> [DOCUMENT PASSAGE]:
────────────────────────────────────────
Chine McDonald charts a backlash against the anti-racism cause

Alamy

A Black Lives Matter protest takes place in Leeds, in June 2020

IT REALLY did feel like a reckoning with a centuries-long story of racial injustices. In the summer of 2020, after the murder of George Floyd by a police officer, Derek Chauvin, in Minneapolis, protests took place. White clergy were among those at the forefront of marches, waving Black Lives Matter banners (News, 5 June 2020).

Started in 2013 by three black women — Alicia Garza, Patrisse Cullors, and Opal Tometi — after the acquittal of George Zimmerman over the death of Trayvon Martin, Black Lives Matter became more than the political movement, and transformed into a rallying cry: a shorthand for an insistence on confronting and making amends for the racism of not just the past, but also the present.
────────────────────────────────────────
> [DATA LINES]:
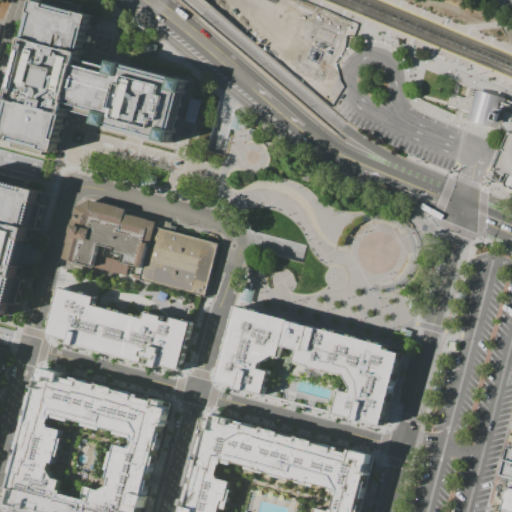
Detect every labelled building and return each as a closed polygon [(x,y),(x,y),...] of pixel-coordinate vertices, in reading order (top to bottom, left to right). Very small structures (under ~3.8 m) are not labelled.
[(35,0),(43,0),(51,2),(51,0),(63,0),(83,5),(81,11),(93,14),(83,52),(80,64),(94,68),(111,73),(114,60),(189,81),(172,144),(90,122),(92,116),(81,113),(69,110),(68,116),(66,115),(56,153),(45,151),(43,159),(20,152),(10,149),(12,141),(0,138),(3,124),(7,110),(5,110),(11,88),(13,89),(30,24),(29,24),(35,0)] [(158,46),(154,59),(141,56),(144,42),(158,46)] [(495,120),(497,127),(486,124),(467,120),(476,90),(492,95),(506,99),(511,101),(511,112),(499,108),(495,120)] [(195,124),(201,100),(190,98),(184,121),(195,124)] [(510,131),(494,169),(498,170),(495,178),(507,182),(506,185),(511,187),(511,112),(499,108),(495,120),(502,122),(510,131)] [(228,128),(232,114),(241,116),(240,122),(246,123),(244,129),(240,128),(239,131),(228,128)] [(246,134),(248,128),(256,130),(255,136),(246,134)] [(158,177),(154,190),(140,186),(143,173),(158,177)] [(40,190),(0,179),(0,315),(7,317),(22,258),(40,190)] [(60,261),(75,206),(89,199),(221,233),(205,299),(60,261)] [(61,286),(98,296),(102,282),(131,290),(134,282),(201,300),(181,372),(48,336),(61,286)] [(238,306),(387,346),(386,349),(402,353),(383,425),(337,413),(267,395),(218,381),(228,344),(235,318),(238,306)] [(0,342),(9,345),(13,331),(0,327),(0,342)] [(40,367),(170,404),(152,477),(143,511),(30,511),(4,505),(40,367)] [(211,414),(375,458),(360,511),(184,511),(191,486),(211,414)] [(511,462),(504,460),(499,476),(507,478),(511,479),(511,462)] [(511,479),(507,478),(499,508),(511,511),(511,479)]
────────────────────────────────────────
Repeat the Black Lives Matter passage word for word, starting at "Started in 2013" and ending at "also the present.".

> [FULL ANSWER]:
Started in 2013 by three black women — Alicia Garza, Patrisse Cullors, and Opal Tometi — after the acquittal of George Zimmerman over the death of Trayvon Martin, Black Lives Matter became more than the political movement, and transformed into a rallying cry: a shorthand for an insistence on confronting and making amends for the racism of not just the past, but also the present.